### Task details
Exact copies of all the entries are needed.

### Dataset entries
= = = =

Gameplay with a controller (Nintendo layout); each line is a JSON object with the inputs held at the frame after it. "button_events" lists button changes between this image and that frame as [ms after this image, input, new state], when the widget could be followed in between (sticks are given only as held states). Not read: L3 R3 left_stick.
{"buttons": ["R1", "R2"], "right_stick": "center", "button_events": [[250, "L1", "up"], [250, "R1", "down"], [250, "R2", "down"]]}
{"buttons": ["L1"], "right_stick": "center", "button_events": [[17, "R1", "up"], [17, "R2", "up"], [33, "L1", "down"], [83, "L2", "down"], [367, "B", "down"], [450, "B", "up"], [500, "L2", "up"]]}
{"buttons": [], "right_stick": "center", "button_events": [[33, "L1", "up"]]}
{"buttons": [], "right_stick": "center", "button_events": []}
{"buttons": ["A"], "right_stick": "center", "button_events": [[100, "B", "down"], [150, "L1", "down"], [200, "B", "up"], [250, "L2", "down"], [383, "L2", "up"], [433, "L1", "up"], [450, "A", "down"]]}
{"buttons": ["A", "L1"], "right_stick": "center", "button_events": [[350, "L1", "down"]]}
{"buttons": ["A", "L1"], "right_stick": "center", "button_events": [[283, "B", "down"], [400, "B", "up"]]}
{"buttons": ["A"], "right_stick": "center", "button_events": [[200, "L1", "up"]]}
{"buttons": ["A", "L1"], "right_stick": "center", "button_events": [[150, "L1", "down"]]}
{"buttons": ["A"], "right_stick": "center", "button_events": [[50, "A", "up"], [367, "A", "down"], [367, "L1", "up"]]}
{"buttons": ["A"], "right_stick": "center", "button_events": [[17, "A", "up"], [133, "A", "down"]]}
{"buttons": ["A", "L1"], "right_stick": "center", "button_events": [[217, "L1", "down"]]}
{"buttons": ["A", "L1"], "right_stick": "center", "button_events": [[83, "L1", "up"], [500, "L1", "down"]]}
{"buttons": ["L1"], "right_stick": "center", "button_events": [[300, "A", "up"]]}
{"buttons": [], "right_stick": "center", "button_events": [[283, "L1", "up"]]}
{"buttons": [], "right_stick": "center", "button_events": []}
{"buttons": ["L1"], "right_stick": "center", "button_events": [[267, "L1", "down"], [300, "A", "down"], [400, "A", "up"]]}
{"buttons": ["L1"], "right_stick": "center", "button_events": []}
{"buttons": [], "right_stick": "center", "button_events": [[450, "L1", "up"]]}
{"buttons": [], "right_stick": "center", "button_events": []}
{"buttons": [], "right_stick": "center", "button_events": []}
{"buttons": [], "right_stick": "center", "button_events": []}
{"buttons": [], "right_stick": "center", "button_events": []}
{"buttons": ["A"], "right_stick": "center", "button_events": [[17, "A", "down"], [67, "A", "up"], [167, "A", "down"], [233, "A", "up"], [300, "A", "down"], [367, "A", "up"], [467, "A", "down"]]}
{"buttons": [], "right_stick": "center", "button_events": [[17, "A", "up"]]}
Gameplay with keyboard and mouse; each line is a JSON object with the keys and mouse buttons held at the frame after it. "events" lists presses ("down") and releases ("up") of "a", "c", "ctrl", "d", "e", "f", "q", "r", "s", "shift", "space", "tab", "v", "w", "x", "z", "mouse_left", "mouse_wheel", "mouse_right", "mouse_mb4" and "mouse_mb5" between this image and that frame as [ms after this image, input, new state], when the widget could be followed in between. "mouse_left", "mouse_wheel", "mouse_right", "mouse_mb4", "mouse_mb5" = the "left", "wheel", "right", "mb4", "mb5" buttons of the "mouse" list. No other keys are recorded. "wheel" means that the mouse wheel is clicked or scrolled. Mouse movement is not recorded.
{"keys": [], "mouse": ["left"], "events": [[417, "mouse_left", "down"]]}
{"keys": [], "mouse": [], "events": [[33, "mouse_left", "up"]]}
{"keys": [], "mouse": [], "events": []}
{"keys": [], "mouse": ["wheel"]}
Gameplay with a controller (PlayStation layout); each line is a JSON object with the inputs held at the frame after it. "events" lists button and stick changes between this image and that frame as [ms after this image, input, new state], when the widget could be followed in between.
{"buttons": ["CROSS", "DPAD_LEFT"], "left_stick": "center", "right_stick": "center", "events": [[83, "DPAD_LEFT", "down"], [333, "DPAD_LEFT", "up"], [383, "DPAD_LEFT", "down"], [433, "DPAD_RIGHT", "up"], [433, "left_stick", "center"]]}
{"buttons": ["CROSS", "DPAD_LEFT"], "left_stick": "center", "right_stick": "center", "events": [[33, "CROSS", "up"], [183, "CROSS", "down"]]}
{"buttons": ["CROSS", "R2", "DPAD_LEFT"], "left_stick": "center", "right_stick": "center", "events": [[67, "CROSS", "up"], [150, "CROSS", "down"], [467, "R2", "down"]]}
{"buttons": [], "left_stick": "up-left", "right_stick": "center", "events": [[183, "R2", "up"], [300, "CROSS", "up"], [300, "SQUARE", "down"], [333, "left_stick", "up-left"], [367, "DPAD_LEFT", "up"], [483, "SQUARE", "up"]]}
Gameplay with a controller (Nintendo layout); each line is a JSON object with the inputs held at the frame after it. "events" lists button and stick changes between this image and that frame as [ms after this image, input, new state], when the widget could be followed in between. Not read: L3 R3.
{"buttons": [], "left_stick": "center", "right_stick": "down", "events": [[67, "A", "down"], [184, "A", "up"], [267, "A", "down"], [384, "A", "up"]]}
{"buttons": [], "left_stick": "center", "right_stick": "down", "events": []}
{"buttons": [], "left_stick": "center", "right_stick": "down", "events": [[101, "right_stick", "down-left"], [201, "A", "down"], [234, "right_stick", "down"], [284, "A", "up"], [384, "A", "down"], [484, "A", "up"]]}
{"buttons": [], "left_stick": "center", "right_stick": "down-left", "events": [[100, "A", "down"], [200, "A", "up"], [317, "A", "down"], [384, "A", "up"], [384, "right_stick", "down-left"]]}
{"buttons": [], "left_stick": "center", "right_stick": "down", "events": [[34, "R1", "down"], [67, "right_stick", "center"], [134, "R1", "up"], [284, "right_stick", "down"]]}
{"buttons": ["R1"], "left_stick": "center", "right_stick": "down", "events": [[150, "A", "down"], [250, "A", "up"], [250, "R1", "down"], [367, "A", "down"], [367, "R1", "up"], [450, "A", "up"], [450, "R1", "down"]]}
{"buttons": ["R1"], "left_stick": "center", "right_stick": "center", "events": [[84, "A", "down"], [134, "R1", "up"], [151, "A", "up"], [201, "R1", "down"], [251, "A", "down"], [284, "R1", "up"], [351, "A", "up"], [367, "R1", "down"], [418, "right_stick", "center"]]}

= = = =

### Answer
Gameplay with a controller (Nintendo layout); each line is a JSON object with the inputs held at the frame after it. "button_events" lists button changes between this image and that frame as [ms after this image, input, new state], when the widget could be followed in between (sticks are given only as held states). Not read: L3 R3 left_stick.
{"buttons": ["R1", "R2"], "right_stick": "center", "button_events": [[250, "L1", "up"], [250, "R1", "down"], [250, "R2", "down"]]}
{"buttons": ["L1"], "right_stick": "center", "button_events": [[17, "R1", "up"], [17, "R2", "up"], [33, "L1", "down"], [83, "L2", "down"], [367, "B", "down"], [450, "B", "up"], [500, "L2", "up"]]}
{"buttons": [], "right_stick": "center", "button_events": [[33, "L1", "up"]]}
{"buttons": [], "right_stick": "center", "button_events": []}
{"buttons": ["A"], "right_stick": "center", "button_events": [[100, "B", "down"], [150, "L1", "down"], [200, "B", "up"], [250, "L2", "down"], [383, "L2", "up"], [433, "L1", "up"], [450, "A", "down"]]}
{"buttons": ["A", "L1"], "right_stick": "center", "button_events": [[350, "L1", "down"]]}
{"buttons": ["A", "L1"], "right_stick": "center", "button_events": [[283, "B", "down"], [400, "B", "up"]]}
{"buttons": ["A"], "right_stick": "center", "button_events": [[200, "L1", "up"]]}
{"buttons": ["A", "L1"], "right_stick": "center", "button_events": [[150, "L1", "down"]]}
{"buttons": ["A"], "right_stick": "center", "button_events": [[50, "A", "up"], [367, "A", "down"], [367, "L1", "up"]]}
{"buttons": ["A"], "right_stick": "center", "button_events": [[17, "A", "up"], [133, "A", "down"]]}
{"buttons": ["A", "L1"], "right_stick": "center", "button_events": [[217, "L1", "down"]]}
{"buttons": ["A", "L1"], "right_stick": "center", "button_events": [[83, "L1", "up"], [500, "L1", "down"]]}
{"buttons": ["L1"], "right_stick": "center", "button_events": [[300, "A", "up"]]}
{"buttons": [], "right_stick": "center", "button_events": [[283, "L1", "up"]]}
{"buttons": [], "right_stick": "center", "button_events": []}
{"buttons": ["L1"], "right_stick": "center", "button_events": [[267, "L1", "down"], [300, "A", "down"], [400, "A", "up"]]}
{"buttons": ["L1"], "right_stick": "center", "button_events": []}
{"buttons": [], "right_stick": "center", "button_events": [[450, "L1", "up"]]}
{"buttons": [], "right_stick": "center", "button_events": []}
{"buttons": [], "right_stick": "center", "button_events": []}
{"buttons": [], "right_stick": "center", "button_events": []}
{"buttons": [], "right_stick": "center", "button_events": []}
{"buttons": ["A"], "right_stick": "center", "button_events": [[17, "A", "down"], [67, "A", "up"], [167, "A", "down"], [233, "A", "up"], [300, "A", "down"], [367, "A", "up"], [467, "A", "down"]]}
{"buttons": [], "right_stick": "center", "button_events": [[17, "A", "up"]]}
Gameplay with keyboard and mouse; each line is a JSON object with the keys and mouse buttons held at the frame after it. "events" lists presses ("down") and releases ("up") of "a", "c", "ctrl", "d", "e", "f", "q", "r", "s", "shift", "space", "tab", "v", "w", "x", "z", "mouse_left", "mouse_wheel", "mouse_right", "mouse_mb4" and "mouse_mb5" between this image and that frame as [ms after this image, input, new state], when the widget could be followed in between. "mouse_left", "mouse_wheel", "mouse_right", "mouse_mb4", "mouse_mb5" = the "left", "wheel", "right", "mb4", "mb5" buttons of the "mouse" list. No other keys are recorded. "wheel" means that the mouse wheel is clicked or scrolled. Mouse movement is not recorded.
{"keys": [], "mouse": ["left"], "events": [[417, "mouse_left", "down"]]}
{"keys": [], "mouse": [], "events": [[33, "mouse_left", "up"]]}
{"keys": [], "mouse": [], "events": []}
{"keys": [], "mouse": ["wheel"]}
Gameplay with a controller (PlayStation layout); each line is a JSON object with the inputs held at the frame after it. "events" lists button and stick changes between this image and that frame as [ms after this image, input, new state], when the widget could be followed in between.
{"buttons": ["CROSS", "DPAD_LEFT"], "left_stick": "center", "right_stick": "center", "events": [[83, "DPAD_LEFT", "down"], [333, "DPAD_LEFT", "up"], [383, "DPAD_LEFT", "down"], [433, "DPAD_RIGHT", "up"], [433, "left_stick", "center"]]}
{"buttons": ["CROSS", "DPAD_LEFT"], "left_stick": "center", "right_stick": "center", "events": [[33, "CROSS", "up"], [183, "CROSS", "down"]]}
{"buttons": ["CROSS", "R2", "DPAD_LEFT"], "left_stick": "center", "right_stick": "center", "events": [[67, "CROSS", "up"], [150, "CROSS", "down"], [467, "R2", "down"]]}
{"buttons": [], "left_stick": "up-left", "right_stick": "center", "events": [[183, "R2", "up"], [300, "CROSS", "up"], [300, "SQUARE", "down"], [333, "left_stick", "up-left"], [367, "DPAD_LEFT", "up"], [483, "SQUARE", "up"]]}
Gameplay with a controller (Nintendo layout); each line is a JSON object with the inputs held at the frame after it. "events" lists button and stick changes between this image and that frame as [ms after this image, input, new state], when the widget could be followed in between. Not read: L3 R3.
{"buttons": [], "left_stick": "center", "right_stick": "down", "events": [[67, "A", "down"], [184, "A", "up"], [267, "A", "down"], [384, "A", "up"]]}
{"buttons": [], "left_stick": "center", "right_stick": "down", "events": []}
{"buttons": [], "left_stick": "center", "right_stick": "down", "events": [[101, "right_stick", "down-left"], [201, "A", "down"], [234, "right_stick", "down"], [284, "A", "up"], [384, "A", "down"], [484, "A", "up"]]}
{"buttons": [], "left_stick": "center", "right_stick": "down-left", "events": [[100, "A", "down"], [200, "A", "up"], [317, "A", "down"], [384, "A", "up"], [384, "right_stick", "down-left"]]}
{"buttons": [], "left_stick": "center", "right_stick": "down", "events": [[34, "R1", "down"], [67, "right_stick", "center"], [134, "R1", "up"], [284, "right_stick", "down"]]}
{"buttons": ["R1"], "left_stick": "center", "right_stick": "down", "events": [[150, "A", "down"], [250, "A", "up"], [250, "R1", "down"], [367, "A", "down"], [367, "R1", "up"], [450, "A", "up"], [450, "R1", "down"]]}
{"buttons": ["R1"], "left_stick": "center", "right_stick": "center", "events": [[84, "A", "down"], [134, "R1", "up"], [151, "A", "up"], [201, "R1", "down"], [251, "A", "down"], [284, "R1", "up"], [351, "A", "up"], [367, "R1", "down"], [418, "right_stick", "center"]]}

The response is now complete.